Le virage numérique soulève également des questions sur la protection de la vie privée, concède l’AMC.

Selon le Dr Marcoux, les données médicales, bien qu’elles soient sensibles, ne sont pas aussi convoitées que les données bancaires.

Pour lui, un système sécurisé avec un mot de passe que seul le patient connaîtrait serait un bon outil pour protéger les données.

C’est leur santé, les patients doivent être l'ultime propriétaire de leurs données, note-t-il.

Pas prêt pour un virage technologique?

Selon l’AMC, les Canadiens ont aussi l’impression que ni les médecins ni les patients ne sont prêts pour ces soins virtuels.

On croit toutefois que ce ne sont pas seulement les gouvernements qui ralentissent l’adoption [de cette pratique] car [plusieurs] jugent que les médecins et les patients ne sont pas prêts pour les soins virtuels, peut-on lire dans le rapport.

Une main humaine et une main robotisée se font un fist bump (poing-à-poing).

79 % des répondants estiment que les suivis des rendez-vous médicaux devraient se faire en ligne.

Photo : iStock / AndreyPopov

Le Dr Marcoux concède que les médecins devront également faire partie de ce virage technologique.
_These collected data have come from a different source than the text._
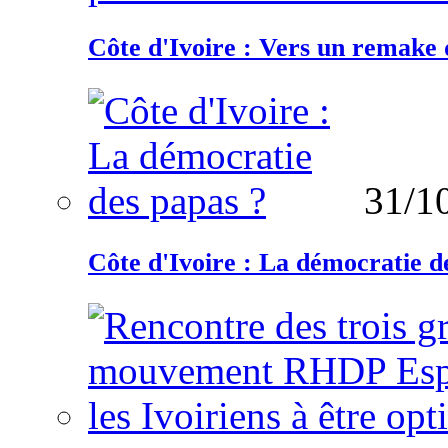
Côte d'Ivoire : Vers un remake d
31/1
Côte d'Ivoire : La démocratie d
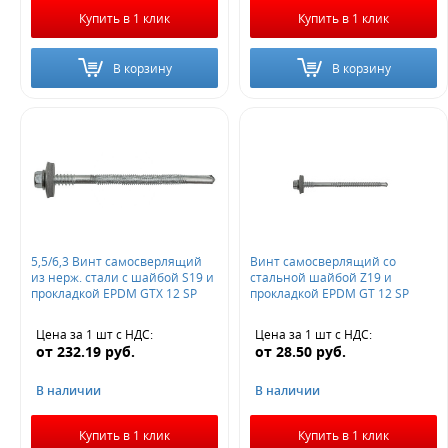
Купить в 1 клик
Купить в 1 клик
В корзину
В корзину
5,5/6,3 Винт самосверлящий
Винт самосверлящий со
из нерж. стали с шайбой S19 и
стальной шайбой Z19 и
прокладкой EPDM GTX 12 SP
прокладкой EPDM GT 12 SP
Цена за 1 шт
с НДС
:
Цена за 1 шт
с НДС
:
от
232.19
руб.
от
28.50
руб.
В наличии
В наличии
Купить в 1 клик
Купить в 1 клик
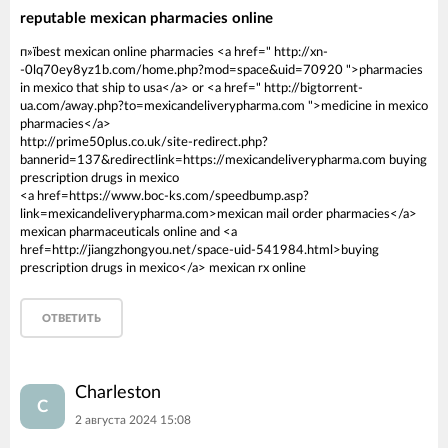
reputable mexican pharmacies online
п»їbest mexican online pharmacies <a href=" http://xn-
-0lq70ey8yz1b.com/home.php?mod=space&uid=70920 ">pharmacies
in mexico that ship to usa</a> or <a href=" http://bigtorrent-
ua.com/away.php?to=mexicandeliverypharma.com ">medicine in mexico
pharmacies</a>
http://prime50plus.co.uk/site-redirect.php?
bannerid=137&redirectlink=https://mexicandeliverypharma.com buying
prescription drugs in mexico
<a href=https://www.boc-ks.com/speedbump.asp?
link=mexicandeliverypharma.com>mexican mail order pharmacies</a>
mexican pharmaceuticals online and <a
href=http://jiangzhongyou.net/space-uid-541984.html>buying
prescription drugs in mexico</a> mexican rx online
ОТВЕТИТЬ
Charleston
C
2 августа 2024 15:08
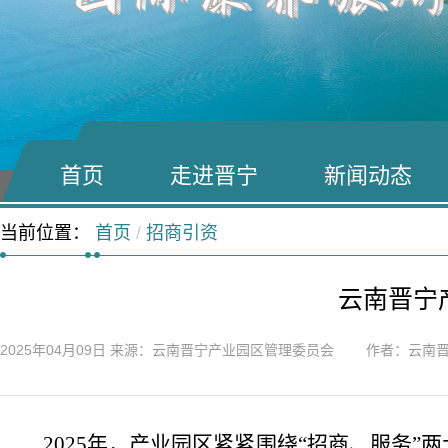
首页
走进晋宁
新闻动态
当前位置：
首页
/
招商引资
云南晋宁
2025年04月09日
来源：云南晋宁产业园区管理委员会 作者：云南晋
2025年，
产业园区紧紧围绕
“招商、服务”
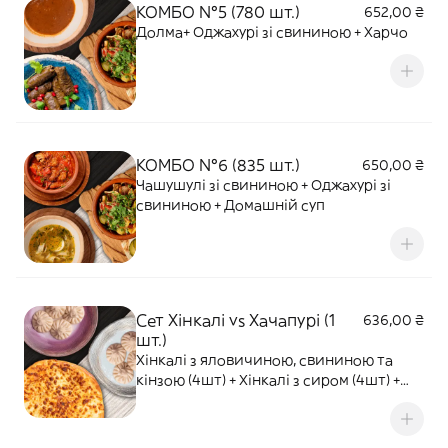
КОМБО №5 (780 шт.)
652,00 ₴
Долма+ Оджахурі зі свининою + Харчо
КОМБО №6 (835 шт.)
650,00 ₴
Чашушулі зі свининою + Оджахурі зі
свининою + Домашній суп
Сет Хінкалі vs Хачапурі (1
636,00 ₴
шт.)
Хінкалі з яловичиною, свининою та
кінзою (4шт) + Хінкалі з сиром (4шт) +
Хачапурі по-мегрельськи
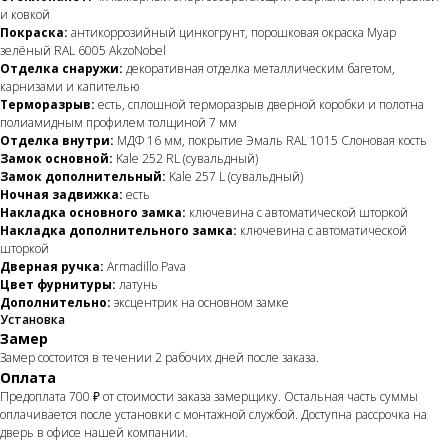
и ковкой
Покраска:
антикоррозийный цинкогрунт, порошковая окраска Муар
зелёный RAL 6005 AkzoNobel
Отделка снаружи:
декоративная отделка металлическим багетом,
карнизами и капителью
Терморазрыв:
есть, сплошной терморазрыв дверной коробки и полотна
полиамидным профилем толщиной 7 мм
Отделка внутри:
МДФ 16 мм, покрытие Эмаль RAL 1015 Слоновая кость
Замок основной:
Kale 252 RL (сувальдный)
Замок дополнительный:
Kale 257 L (сувальдный)
Ночная задвижка:
есть
Накладка основного замка:
ключевина с автоматической шторкой
Накладка дополнительного замка:
ключевина с автоматической
шторкой
Дверная ручка:
Armadillo Pava
Цвет фурнитуры:
латунь
Дополнительно:
эксцентрик на основном замке
Установка
Замер
Замер состоится в течении 2 рабочих дней после заказа.
Оплата
Предоплата 700 ₽ от стоимости заказа замерщику. Остальная часть суммы
оплачивается после установки с монтажной службой. Доступна рассрочка на
дверь в офисе нашей компании.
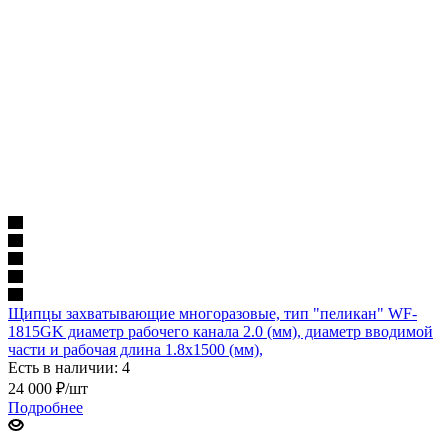
Щипцы захватывающие многоразовые, тип "пеликан" WF-
1815GK диаметр рабочего канала 2.0 (мм), диаметр вводимой
части и рабочая длина 1.8х1500 (мм),
Есть в наличии: 4
24 000
₽
/шт
Подробнее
On ne peut pas transmettre n’importe quelle information sans que ça soit sécurisé, convient-il.

Il note d’ailleurs qu’une réflexion sur le sujet aura lieu lors de l’assemblée générale annuelle de l’AMC, le 11 août, à Toronto.

Le virage technologique à notre porte

Du côté du gouvernement ontarien, on assure qu’une stratégie est déjà en place. Selon un porte-parole pour le ministère de la Santé, le gouvernement mettra davantage l’emphase sur les visites virtuelles et l’accès aux dossiers médicaux en ligne.

Grâce aux mesures de protection mises en place pour protéger les renseignements, les patients auront la possibilité d'accéder en toute sécurité aux services de santé numériques, comme la prise de rendez-vous en ligne, la consultation virtuelle d'un spécialiste ou l'accès à leur propre dossier de santé électronique, note ce même porte-parole.

À Ottawa, le gouvernement Trudeau affirme vouloir investir davantage dans le système de santé au cours des prochaines années. Un porte-parole pour la ministre fédérale de la Santé, Ginette Petitpas Taylor, affirme vouloir faire davantage d’efforts pour intégrer les technologies robotiques et l’intelligence artificielle dans le système de santé canadien.